▸ WHAT TO DO:
Carry on the text about Google Street View, picking up after its final sentence.

(Beginning of SELECTED EXTRACT)

Street View has now reached Antarctica. Have a look. There are penguins, ice, rocks. Tourists, too, some looking interestingly ghostly when they moved as the camera clicked. And a nice ship lying at anchor. No streets, though. Which makes you wonder, why did they go? Because it's there, I suppose.

Google's Street View is one of those splendidly modern things that seem to have no practical purpose but are fun. In fact, Google is suspected of hoovering up vast amounts of personal data as its cars go around photographing our neighbourhoods. They do this by capturing information about unsecured wireless networks. Apparently, Google has our passwords and e-mail addresses. It's the sort of thing that sophisticated criminals like to do - find our unprotected Wi-Fi networks, hack them and steal our identities.

But Google says it has not stolen our identities and that it never wanted this data and that it stole it "accidentally". You know how that goes - you pop into the bank to get some cash and the next thing you know you're speeding off down the road with bags and bags of bullion on the back seat and the police giving chase. You never intended to steal the gold, it just sort of happened by itself.

(End of SELECTED EXTRACT)
(Beginning of GIVEN RECORDS)

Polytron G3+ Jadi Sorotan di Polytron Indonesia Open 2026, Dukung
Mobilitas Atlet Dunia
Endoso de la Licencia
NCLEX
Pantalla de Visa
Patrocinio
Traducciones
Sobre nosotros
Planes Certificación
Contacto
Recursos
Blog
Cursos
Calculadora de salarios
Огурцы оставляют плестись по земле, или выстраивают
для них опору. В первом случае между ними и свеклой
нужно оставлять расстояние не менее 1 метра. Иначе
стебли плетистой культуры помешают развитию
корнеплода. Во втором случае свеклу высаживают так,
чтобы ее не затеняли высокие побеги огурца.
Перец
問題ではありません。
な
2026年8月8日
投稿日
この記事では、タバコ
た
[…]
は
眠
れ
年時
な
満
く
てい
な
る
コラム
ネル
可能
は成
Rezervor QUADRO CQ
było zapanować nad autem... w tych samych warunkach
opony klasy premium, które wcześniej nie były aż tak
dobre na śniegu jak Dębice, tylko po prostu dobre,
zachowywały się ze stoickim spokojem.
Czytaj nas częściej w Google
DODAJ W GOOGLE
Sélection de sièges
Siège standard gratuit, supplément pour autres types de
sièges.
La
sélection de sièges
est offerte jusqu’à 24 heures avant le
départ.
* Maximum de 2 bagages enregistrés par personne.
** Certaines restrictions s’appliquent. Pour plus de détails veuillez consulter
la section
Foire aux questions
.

(End of GIVEN RECORDS)
(Beginning of GIVEN RECORDS)

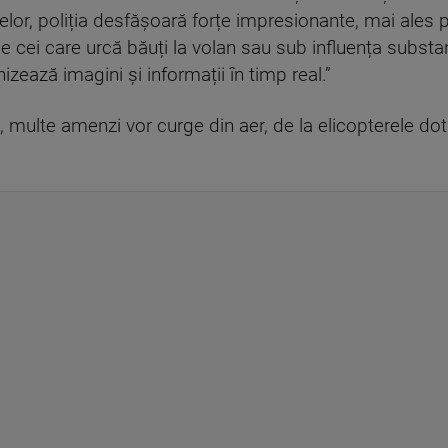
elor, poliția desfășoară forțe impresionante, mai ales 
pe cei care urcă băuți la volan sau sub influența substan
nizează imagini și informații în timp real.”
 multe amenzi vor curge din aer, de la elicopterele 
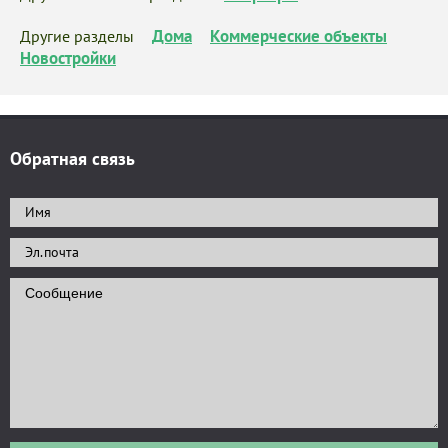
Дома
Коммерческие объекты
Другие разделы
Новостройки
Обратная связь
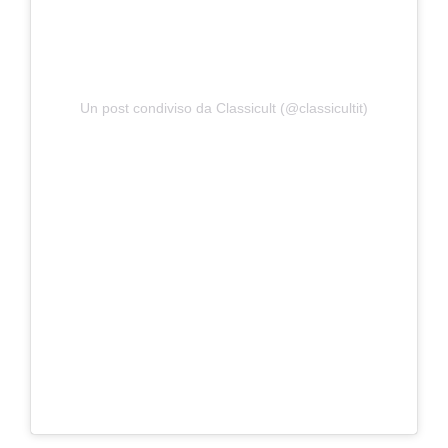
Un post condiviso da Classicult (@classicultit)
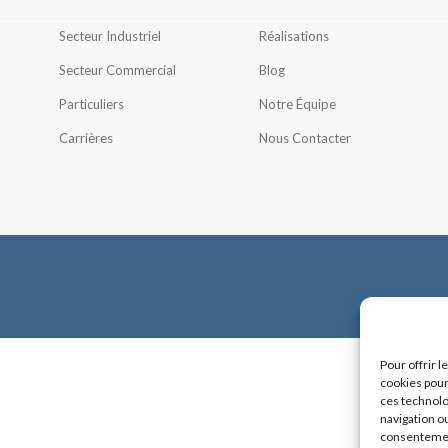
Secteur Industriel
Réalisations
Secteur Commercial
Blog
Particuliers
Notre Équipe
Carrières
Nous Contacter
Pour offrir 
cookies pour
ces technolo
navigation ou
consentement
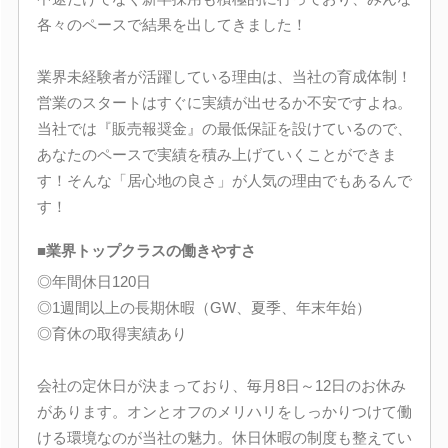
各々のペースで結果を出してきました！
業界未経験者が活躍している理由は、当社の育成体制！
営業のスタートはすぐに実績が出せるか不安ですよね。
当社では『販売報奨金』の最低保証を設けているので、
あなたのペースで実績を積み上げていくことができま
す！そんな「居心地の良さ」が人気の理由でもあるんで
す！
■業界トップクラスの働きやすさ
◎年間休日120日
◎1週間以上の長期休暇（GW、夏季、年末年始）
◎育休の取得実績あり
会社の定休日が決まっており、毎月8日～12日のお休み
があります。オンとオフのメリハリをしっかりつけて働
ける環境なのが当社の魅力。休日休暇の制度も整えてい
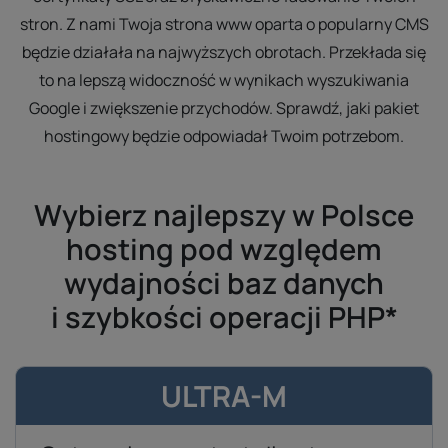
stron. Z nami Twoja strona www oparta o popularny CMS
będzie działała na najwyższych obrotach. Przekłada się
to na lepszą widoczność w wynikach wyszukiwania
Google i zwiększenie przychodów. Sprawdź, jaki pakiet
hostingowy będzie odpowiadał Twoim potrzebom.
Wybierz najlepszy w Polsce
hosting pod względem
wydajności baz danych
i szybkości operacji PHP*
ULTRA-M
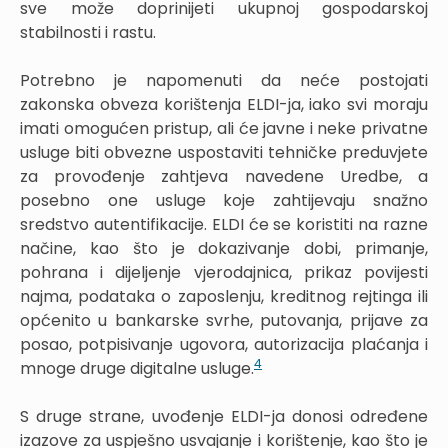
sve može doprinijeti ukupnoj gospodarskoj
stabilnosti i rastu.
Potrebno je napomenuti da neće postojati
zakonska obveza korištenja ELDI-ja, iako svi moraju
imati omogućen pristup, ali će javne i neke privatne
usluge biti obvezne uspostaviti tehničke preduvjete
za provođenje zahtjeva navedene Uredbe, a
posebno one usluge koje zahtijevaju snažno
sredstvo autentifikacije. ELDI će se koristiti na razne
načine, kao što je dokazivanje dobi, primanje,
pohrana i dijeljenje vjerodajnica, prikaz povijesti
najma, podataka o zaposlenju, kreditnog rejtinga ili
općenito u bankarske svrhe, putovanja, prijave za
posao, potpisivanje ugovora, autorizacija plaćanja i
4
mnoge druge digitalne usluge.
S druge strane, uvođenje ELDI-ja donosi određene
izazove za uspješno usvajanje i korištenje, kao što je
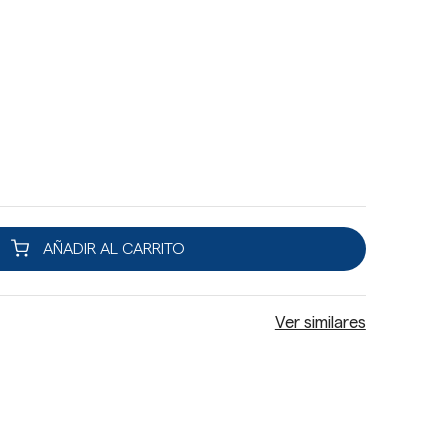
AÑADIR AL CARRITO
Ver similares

(End of GIVEN RECORDS)

▸ EXERCISE OUTPUT:
The Germans are not very happy about all this (when are they ever?). They don't like Google's Street View and are saying so loud and clear. So loud that Google had to offer people an opt-out. And Germans have opted out in droves, requiring Google to do lots of expensive work pixillating people's flats and houses into the desired anonymity before putting them on the internet.

Czech people prefer to keep their data to themselves as well. They have stopped Google collecting any more images because they claim it may be illegal under Czech law.

Another headache for Google. It had better hope that penguins have no qualms about privacy.